The meeting will be held over Zoom beginning at 6 p.m. State health leaders hope to learn which environmental health issues are most important to Coloradans.

DENVER — A virtual meeting hosted by the Colorado state public health department on Monday night hopes to get public feedback over its plan to develop a new environmental justice mapping tool.

The Colorado Department of Public Health and Environment (CDPHE) is hosting the meeting via Zoom at 6 p.m., in which CDPHE is seeking public opinion on its proposed new mapping tool, CO EnviroScreen.

The mapping tool, set to be released next year, aims to "help users maximize funding and resources for interventions to avoid, reduce, and repair environmental harms."

Environmental Justice Program Manager for CDPHE Joel Minor said this tool will build on their existing Climate Equity Data Viewer too. "It will give us an opportunity to incorporate different environmental exposures, environmental affects, health outcomes and socioeconomic factors that will help us identify communities in Colorado that are disproportionately impacted by pollution," Minor said. 

Part of the feedback CDPHE and their development partners at Colorado State hope to get is to help identify communities that may be disproportionately affected by environmental hazards, based in part on Colorado's Environmental Justice Act.

“We want to do our best to ensure CO EnviroScreen becomes a trusted resource to address environmental injustices in Colorado,” said Josie Plaut, a project lead on the Colorado State side, in a CDPHE press release. “We’re committed to using what we learn in our community sessions to shape and improve CO EnviroScreen, both in the development phase and beyond.”
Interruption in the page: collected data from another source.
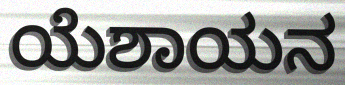
ಯೆಶಾಯನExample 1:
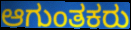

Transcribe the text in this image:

ಆಗುಂತಕರು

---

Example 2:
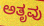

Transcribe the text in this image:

ಅತೃವು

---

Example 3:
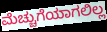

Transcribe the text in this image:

ಮೆಚ್ಚುಗೆಯಾಗಲಿಲ್ಲ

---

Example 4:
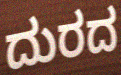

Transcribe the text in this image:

ದುರದ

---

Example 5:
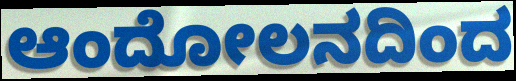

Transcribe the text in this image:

ಆಂದೋಲನದಿಂದ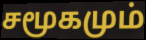
சமூகமும்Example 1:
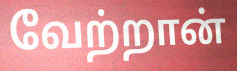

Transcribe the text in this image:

வேற்றான்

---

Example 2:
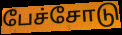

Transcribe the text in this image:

பேச்சோடு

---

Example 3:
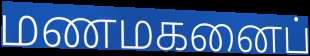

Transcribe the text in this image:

மணமகனைப்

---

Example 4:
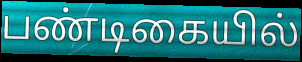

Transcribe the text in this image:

பண்டிகையில்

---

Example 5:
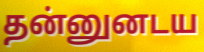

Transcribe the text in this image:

தன்னுனடயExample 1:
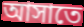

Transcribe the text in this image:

আসাতে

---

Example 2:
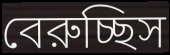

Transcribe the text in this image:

বেরুচ্ছিস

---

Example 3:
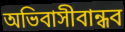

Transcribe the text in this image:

অভিবাসীবান্ধব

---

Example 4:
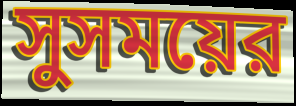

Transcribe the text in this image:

সুসময়ের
You can sign up for the meeting using this link. The meeting will last approximately 90 minutes, ending around 7:30 p.m.

Minor said any person who attends the meeting outside of their job responsibilities are entitled to receive a $45 gift card in exchange for their input and time to the agency. 
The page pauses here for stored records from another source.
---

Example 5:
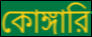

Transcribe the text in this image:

কোঙ্গারিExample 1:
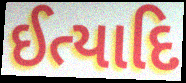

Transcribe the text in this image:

ઈત્યાદિ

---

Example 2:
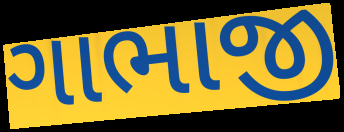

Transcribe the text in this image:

ગાભાજી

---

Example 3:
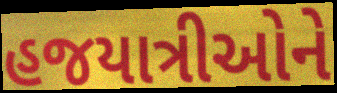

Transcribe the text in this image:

હજયાત્રીઓને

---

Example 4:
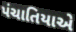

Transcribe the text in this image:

પંચાતિયાએ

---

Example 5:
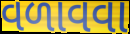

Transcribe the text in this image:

વળાવવાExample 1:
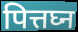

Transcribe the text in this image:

पित्तघ्न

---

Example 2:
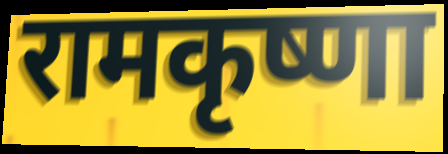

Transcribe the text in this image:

रामकृष्णा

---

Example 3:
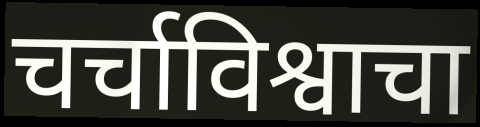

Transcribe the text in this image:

चर्चाविश्वाचा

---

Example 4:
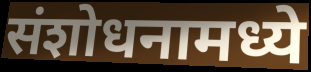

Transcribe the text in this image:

This goal for the tool is to outline communities that meet the new definition of 'disproportionately impacted community' under the new Environmental Justice Act. 

"That definition has a lot of purposes, one of those purposes is that it directs where funds can be distributed through our new environmental justice grants program," said Minor. 

Members of the public will be allowed to test the new tool in early 2022 before the final version is launched next summer.